Почему маленький охи-охи считал, что на свету безопаснее иметь дело с человеком по имени Зиэль, он и сам не знал, просто поступал как чувствовал…
Лин привык просыпаться на рассвете, проснулся и сейчас: в комнате светло, ставни настежь. Ах, как хорошо открыть глаза и знать, что никто не будет сейчас подбадривать в тычки, не погонит к колодцу за водой… Лин повернул голову к окну. Кровать воина была уже небрежно застлана, сам он, босиком, в одних холщовых портках, восседал на подушках и кинжалом скоблил по пальцам ноги…
– Ногти срезаю. Обкусывать, видишь ли, мне уже не дотянуться.
А сам свежий такой, по-трезвому веселый, рожа уже явно умытая… А Гвоздик где… Ох, ты!
Гвоздик смирно лежал перед кроватью Лина, как взрослый: на животе, подогнув задние лапки, вытянув передние, лицом к хозяину, ждал. А перед ним, почти между передними лапами – крыса! Вернее ошметки от нее… Разорванная пополам крыса! Кровяные разводы на полу… Была, видать, битва…
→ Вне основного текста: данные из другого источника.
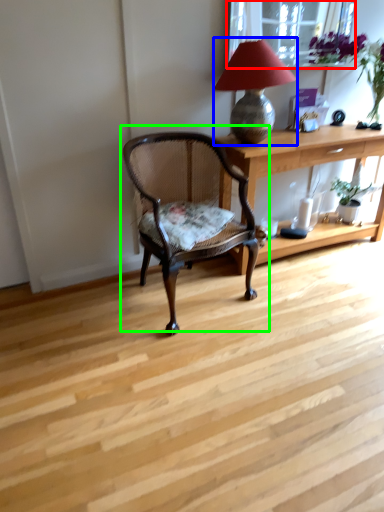
Question: Considering the real-world distances, which object is closest to window screen (highlighted by a red box)? lamp (highlighted by a blue box) or chair (highlighted by a green box).

Choices:
 (A) lamp
 (B) chair

Answer: (A)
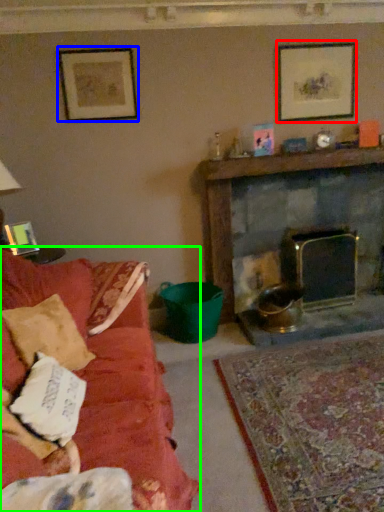
Question: Which is nearer to the picture frame (highlighted by a red box)? picture frame (highlighted by a blue box) or studio couch (highlighted by a green box).

Choices:
 (A) picture frame
 (B) studio couch

Answer: (A)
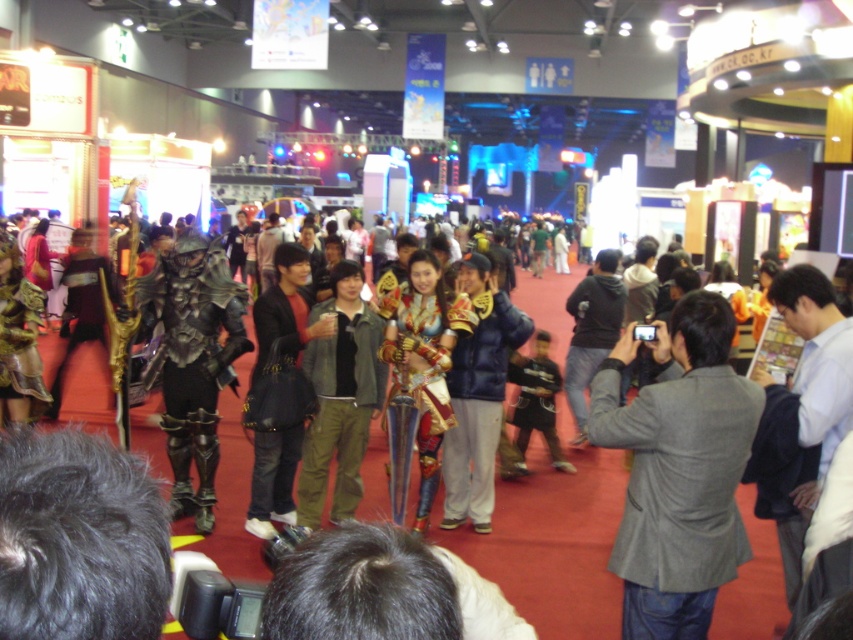
Is green matte jacket at center shorter than velvet gold armor at center?

Yes, green matte jacket at center is shorter than velvet gold armor at center.

Is green matte jacket at center to the left of velvet gold armor at center from the viewer's perspective?

→ Indeed, green matte jacket at center is positioned on the left side of velvet gold armor at center.

Measure the distance between green matte jacket at center and camera.

18.17 feet

Find the location of a particular element. The height and width of the screenshot is (640, 853). green matte jacket at center is located at coordinates (340, 397).

What do you see at coordinates (552, 544) in the screenshot?
I see `metallic armor at center` at bounding box center [552, 544].

Is metallic armor at center to the right of gray wool jacket at center from the viewer's perspective?

In fact, metallic armor at center is to the left of gray wool jacket at center.

What do you see at coordinates (552, 544) in the screenshot? I see `metallic armor at center` at bounding box center [552, 544].

Where is `metallic armor at center`? The height and width of the screenshot is (640, 853). metallic armor at center is located at coordinates (552, 544).

Is shiny metallic armor at center above gold metallic armor at center?

Correct, shiny metallic armor at center is located above gold metallic armor at center.

Between shiny metallic armor at center and gold metallic armor at center, which one appears on the left side from the viewer's perspective?

Positioned to the left is shiny metallic armor at center.

Is point (228, 356) positioned in front of point (424, 317)?

No, it is not.

Where is `shiny metallic armor at center`? This screenshot has height=640, width=853. shiny metallic armor at center is located at coordinates (192, 360).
– Что смотришь? Твой Гвоздик впервые на охоту вышел, врага добыл. Видишь, твою долю сохранил, даром что весь слюной истек…
И точно! Хвостик у крошки охи-охи торчал кверху и дрожал как струна, а мордочка вся в жадных слюнях… Растроганный Лин, шмыгнув носом, тотчас же показал словами и жестами, чтобы Гвоздик докончил остальное… Малышочек…
– Ну и зря. Надо было принять и съесть. Это же была вассальная присяга, на верность и сюзеренитет, а ты от нее отказался. Теперь он захочет верховодить, а потом вырастет и тебя самого сожрет.
Лин рассмеялся. Вроде бы они не один день знакомы, а все не разобрать бывает, когда воин шутит, а когда серьезно говорит. Нет, он очень опытный и умный человек, но здесь ошибается: никогда Гвоздик его не съест, никогда не восстанет на него с изменою. Он чувствовал Гвоздика, а Гвоздик его. Гвоздик очень благодарен ему за подарок… Боги! Он ведь вчера Гвоздика некормленым оставил!..
– Зиэль! Мы же его вчера покормить забыли!
– Это ты забыл, а я не стал. Короче, поход в гладиаторскую школу на сегодня отменяется. Праздник Города у них, никаких дел ни у кого, кроме тех, без чего нельзя.
– И что теперь?
– Гуляем до завтра.
В это время в дверь постучали, и в комнату просунулась толстая физиономия кабатчика.
– Сиятельный Зиэль!… Тут это… стража… Говорят, что вы их звали. Городская стража…
– Много их?
– Семеро.
– За стол всех. Подай того-сего, чего сами попросят. Винища побольше. Сваргань мне похлебку, погорячее, поострее и чтобы с жирком. Сейчас оденусь, скажи, и спущусь.